In case you haven’t seen it, an organization named Invisible Children has releaed a video which has about 70 million hits in its first week. Impressive, even if many of them watched only a few minutes of the half-hour video.

The video is about Joseph Kony, leader of a paramilitary group called the Lord’s Resistance Army (LRA). The LRA began in Uganda; they were driven out of that country, but are still operating elsewhere in Central Africa. Their truly horrible modus operandi involves kidnaping children, the boys for child soldiers and the girls for sex slaves.

It has aroused a lot of controversy. The video frames the issue as a father explaining to his young son (5 or 6 years old) what the issue is all about. In sum, it is that Kony is a “bad guy” and should be arrested.

Yes, he is a bad guy. Yes, he should be arrested.

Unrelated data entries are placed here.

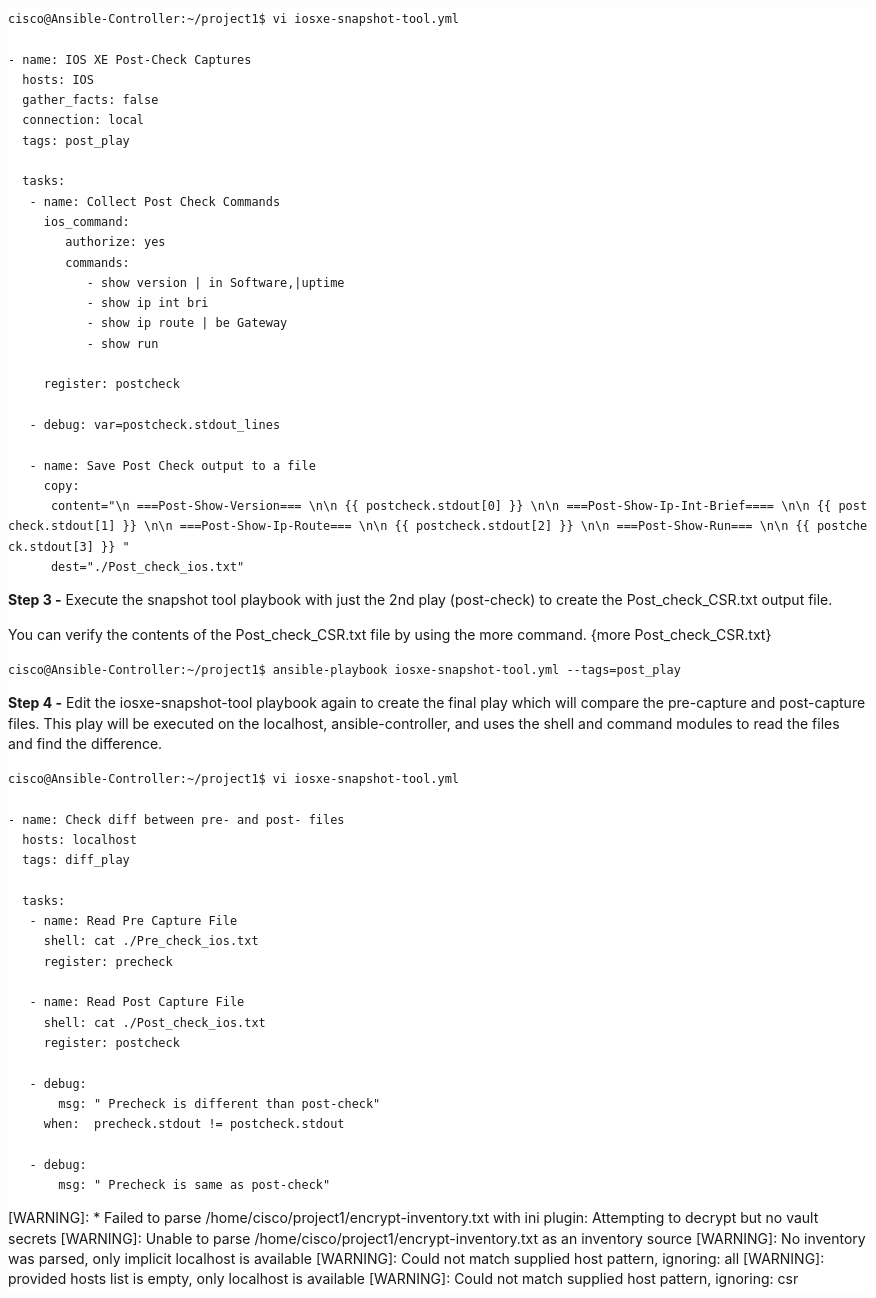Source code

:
 ```
cisco@Ansible-Controller:~/project1$ vi iosxe-snapshot-tool.yml

- name: IOS XE Post-Check Captures
  hosts: IOS
  gather_facts: false
  connection: local
  tags: post_play

  tasks:
   - name: Collect Post Check Commands
     ios_command:
        authorize: yes
        commands:
           - show version | in Software,|uptime
           - show ip int bri
           - show ip route | be Gateway
           - show run

     register: postcheck

   - debug: var=postcheck.stdout_lines

   - name: Save Post Check output to a file
     copy:
      content="\n ===Post-Show-Version=== \n\n {{ postcheck.stdout[0] }} \n\n ===Post-Show-Ip-Int-Brief==== \n\n {{ postcheck.stdout[1] }} \n\n ===Post-Show-Ip-Route=== \n\n {{ postcheck.stdout[2] }} \n\n ===Post-Show-Run=== \n\n {{ postcheck.stdout[3] }} "
      dest="./Post_check_ios.txt"
```

**Step 3 -** Execute the snapshot tool playbook with just the 2nd play (post-check) to create the Post_check_CSR.txt output file.

You can verify the contents of the Post_check_CSR.txt file by using the more command. {more Post_check_CSR.txt}

```
cisco@Ansible-Controller:~/project1$ ansible-playbook iosxe-snapshot-tool.yml --tags=post_play
```

**Step 4 -** Edit the iosxe-snapshot-tool playbook again to create the final play which will compare the pre-capture and post-capture files. This play will be executed on the localhost, ansible-controller, and uses the shell and command modules to read the files and find the difference.

```
cisco@Ansible-Controller:~/project1$ vi iosxe-snapshot-tool.yml

- name: Check diff between pre- and post- files
  hosts: localhost
  tags: diff_play

  tasks:
   - name: Read Pre Capture File
     shell: cat ./Pre_check_ios.txt
     register: precheck

   - name: Read Post Capture File
     shell: cat ./Post_check_ios.txt
     register: postcheck

   - debug:
       msg: " Precheck is different than post-check"
     when:  precheck.stdout != postcheck.stdout

   - debug:
       msg: " Precheck is same as post-check"
```

 [WARNING]:  * Failed to parse /home/cisco/project1/encrypt-inventory.txt with ini plugin: Attempting to decrypt but no vault secrets
 [WARNING]: Unable to parse /home/cisco/project1/encrypt-inventory.txt as an inventory source
 [WARNING]: No inventory was parsed, only implicit localhost is available
 [WARNING]: Could not match supplied host pattern, ignoring: all
 [WARNING]: provided hosts list is empty, only localhost is available
 [WARNING]: Could not match supplied host pattern, ignoring: csr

But what the video does not mention is that arresting Kony would not change anyting. Just as killing Obama Bin Laden did not mean we could get on airplanes without having full body scans, arresting or killing Kony would not end the exploitation of children as soldiers and sex slaves. The roots are far deeped than that.

The basic problem of Central Africa is imperiailism: not the direct rule of subjugated people, but the indirect rule which takes their resources for the benefit of giant corporations. At this point, the major function of central Africa in the world economy is to supply minerals: oil, uranium, coltan, copper, etc. To get these minerals cheaply, the corporations involved have created chaos in African political and social life. Probably 5 million people have been killed in Congo in resource-driven conflicts, financed by corporations based in the US and the EU. The reason that there are warlords and child soldiers is that this business is so profitable.

Kony deserves severe punishment, but it is important to realize that arresting, trying, and punishing Kony will not change anything at all.